In a recent article, The Guardian spoke to several students who were struggling to decide on their next steps. Dan Parkin, a 17-year-old student from Wood Green school sixth form in Witney, spoke of his frustration at the pressure to figure out what he wanted to do with the rest of his life at such a young age. He said: ‘We’re being forced to decide what job to do for the next 50 years when we don’t even know who we are as people yet’. Dan raises a valid point. Are we putting too much pressure on young people to have things all figured out too early on? Are they being provided with enough support when they can’t quite decide?
A-level college students of today have a vast number of options available to them when it comes to post-18 choices. Society tells them that they can be whatever they want to be, and with more courses available than ever before, the world is their oyster. But maybe that is part of the problem. There can be such a thing as too much choice, and for students who are not sure about things, a vast number of choices can be overwhelming. So who is responsible for pointing these students in the right direction?
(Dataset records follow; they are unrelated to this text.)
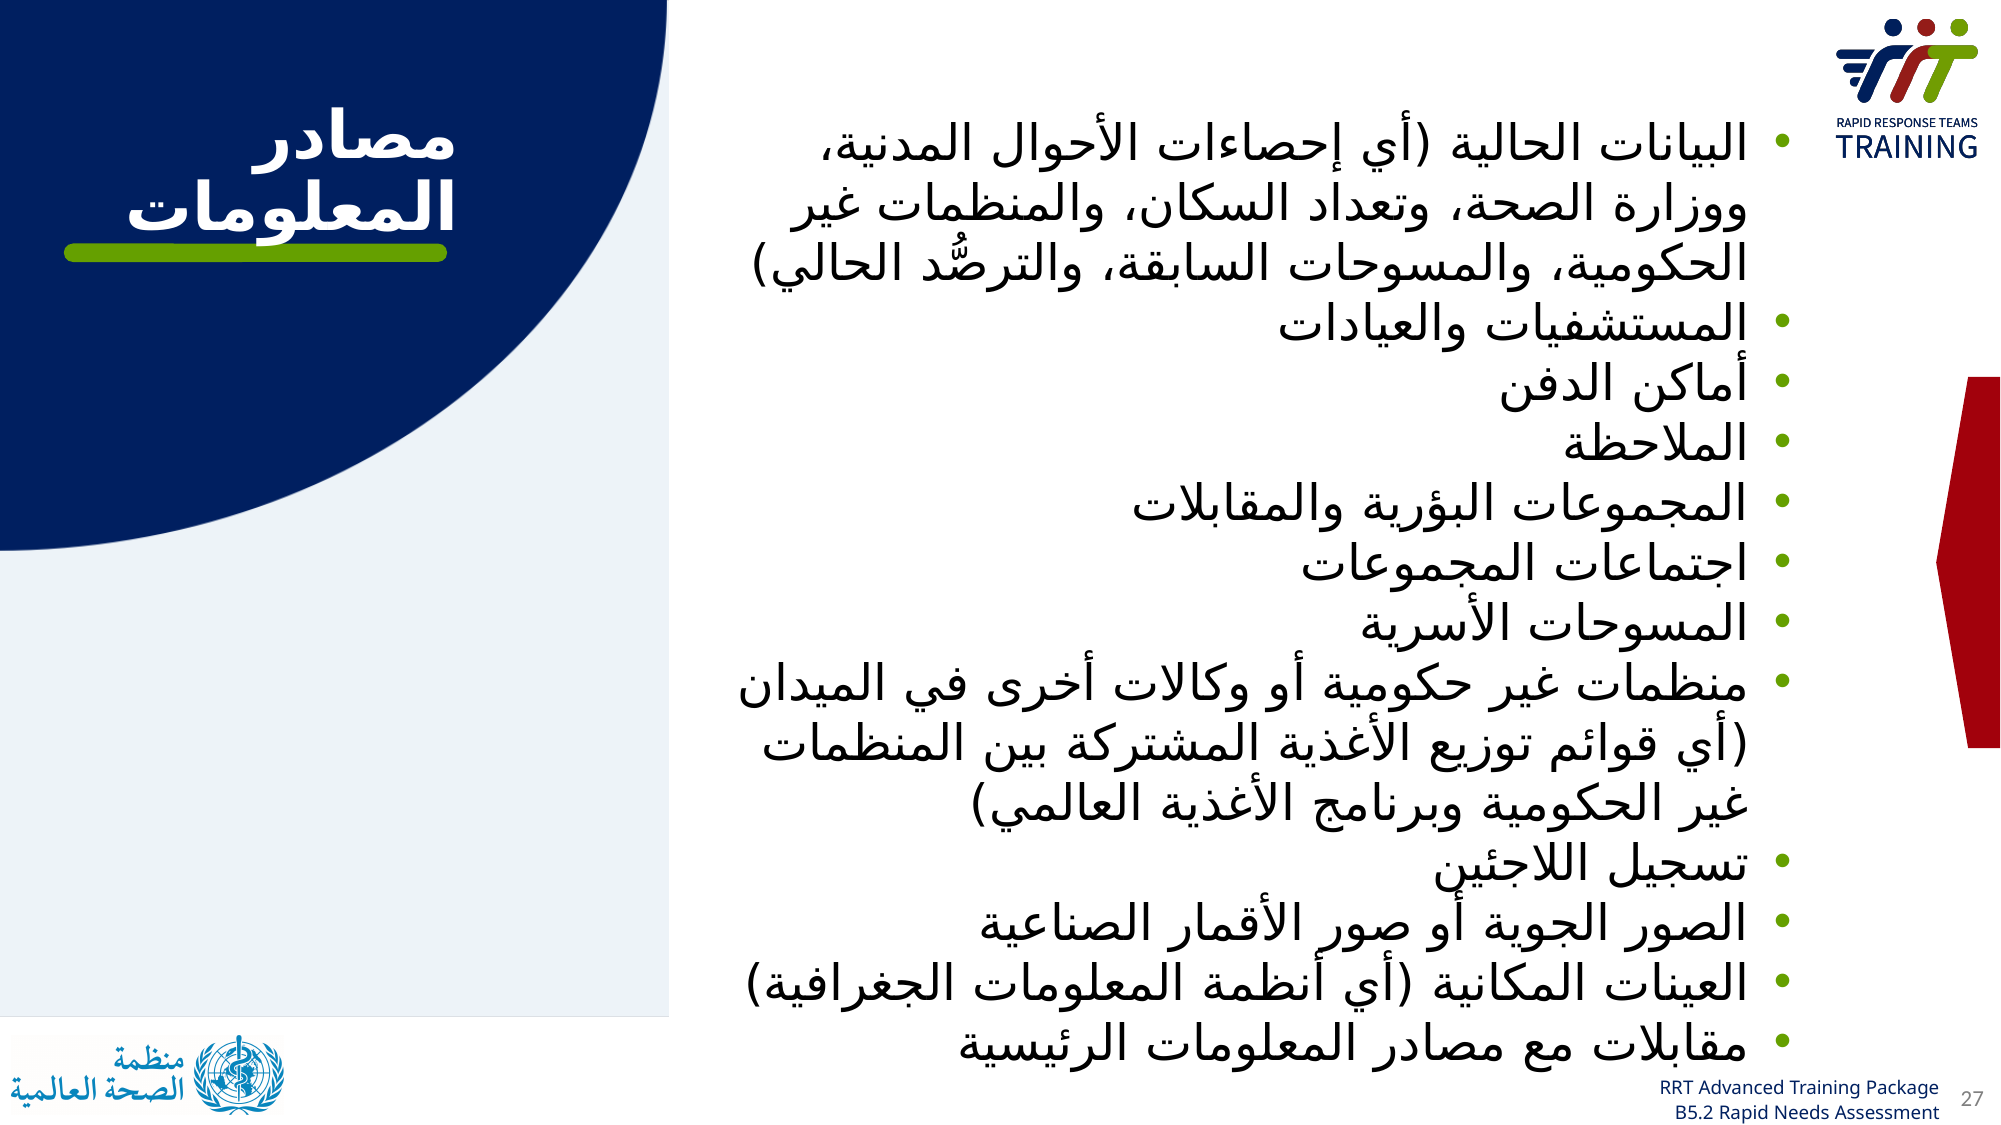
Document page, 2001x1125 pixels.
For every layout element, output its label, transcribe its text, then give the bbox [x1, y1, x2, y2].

text_box مصادر المعلومات [57, 75, 467, 270]
picture [241, 1050, 247, 1059]
text_box البيانات الحالية (أي إحصاءات الأحوال المدنية، ووزارة الصحة، وتعداد السكان، والمنظمات غير الحكومية، والمسوحات السابقة، والترصُّد الحالي) المستشفيات والعيادات أماكن الدفن الملاحظة المجموعات البؤرية والمقابلات اجتماعات المجموعات المسوحات الأسرية منظمات غير حكومية أو وكالات أخرى في الميدان (أي قوائم توزيع الأغذية المشتركة بين المنظمات غير الحكومية وبرنامج الأغذية العالمي) تسجيل اللاجئين الصور الجوية أو صور الأقمار الصناعية العينات المكانية (أي أنظمة المعلومات الجغرافية) مقابلات مع مصادر المعلومات الرئيسية [705, 102, 1799, 1078]
picture [0, 0, 669, 1018]
picture [11, 1035, 284, 1115]
picture [1835, 19, 1978, 167]
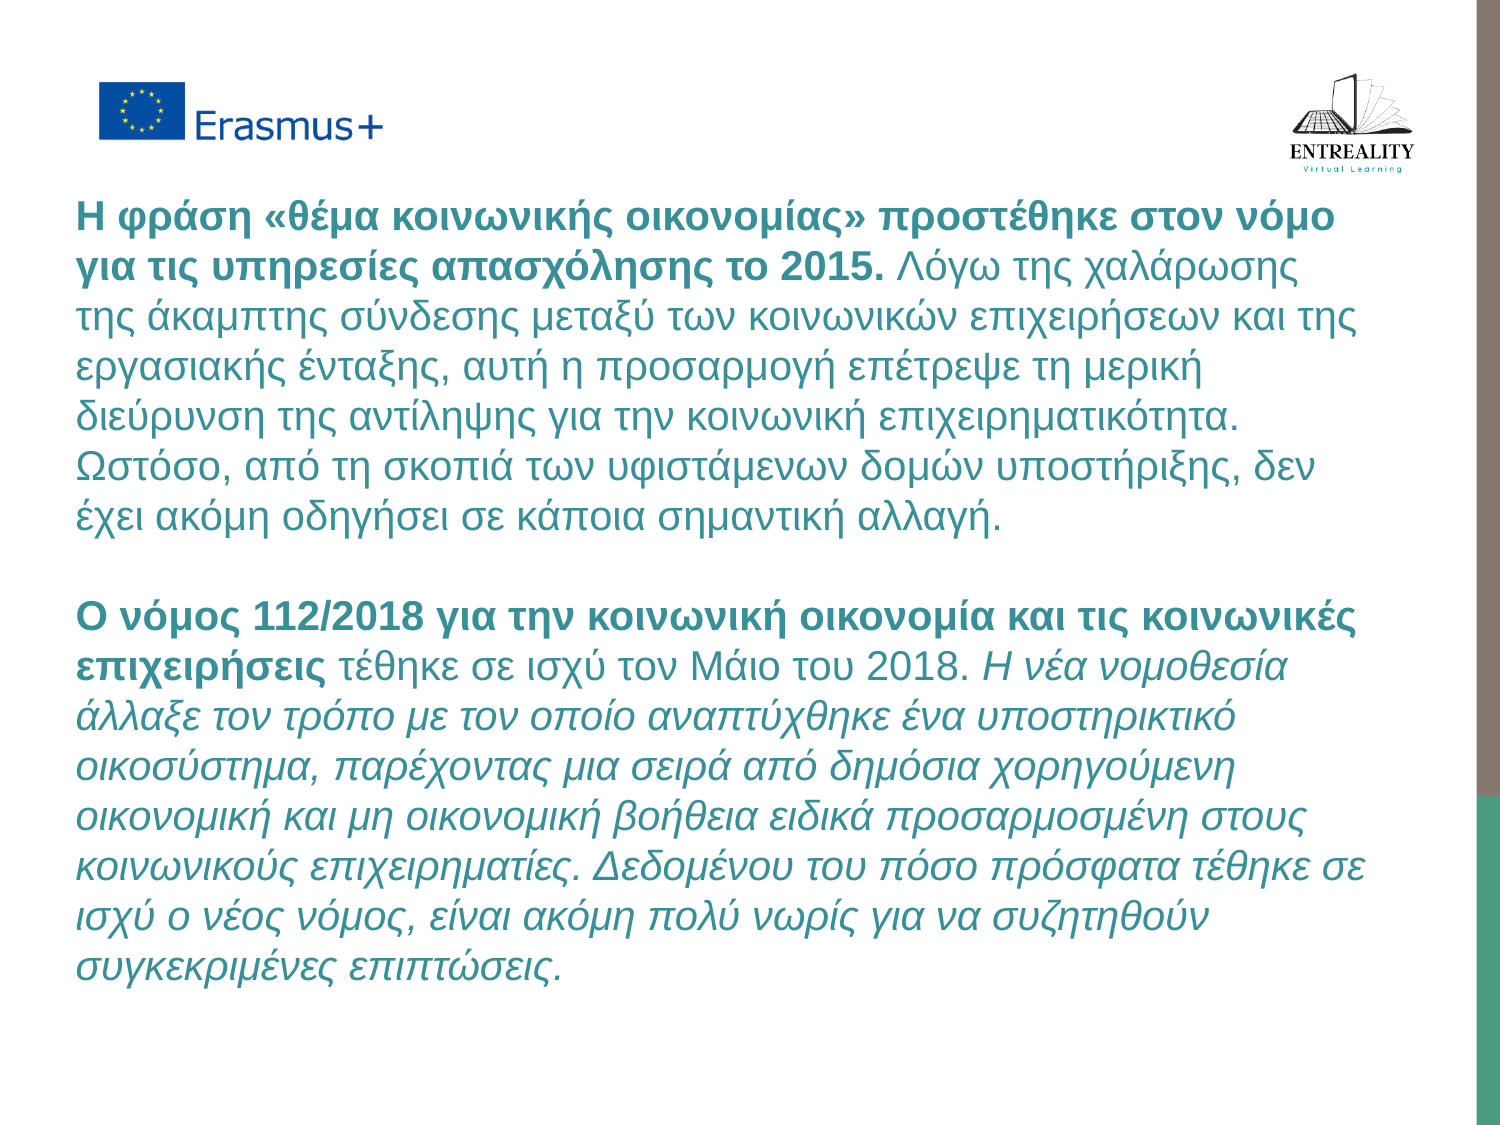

Those who choose to study A levels at Ashbourne College are offered personal tutoring sessions as a way to offer guidance. Tutors are on hand to advise students on their next steps based on their strengths, but even they cannot make the decisions for them. The Guardian article suggests that there may be a distinct lack of information tailored to this specific age group, and that the government could be doing more to help. Expecting a student to make what the article describes as ‘life-defining decisions’ based on attending a few open days and taster courses is a method that seems unreasonable to the writer of this particular article, but it is how many young people make successful choices. Perhaps things need to go one step further for those who find themselves completely at a loss. Second-year A-level student Barney Martin suggests that career days involving different trades and businesses might be the way to go. Although he admits there is no easy fix, he believes that having the opportunity to get a taste of what different careers have to offer might just narrow things down.
Although having an idea of career goals can be beneficial for A-level college students, it is not the end of the world if they are unsure. Many go on to jobs that are unrelated to their degree choice and flourish, which proves that there are many paths that can lead to fulfilling careers. How a student views a particular industry may change with time, and it is not uncommon for people to change careers later on in life. Students should feel safe in the knowledge that there are people twice their age that don’t have the answers, so they shouldn’t feel too anxious when they don’t have them either.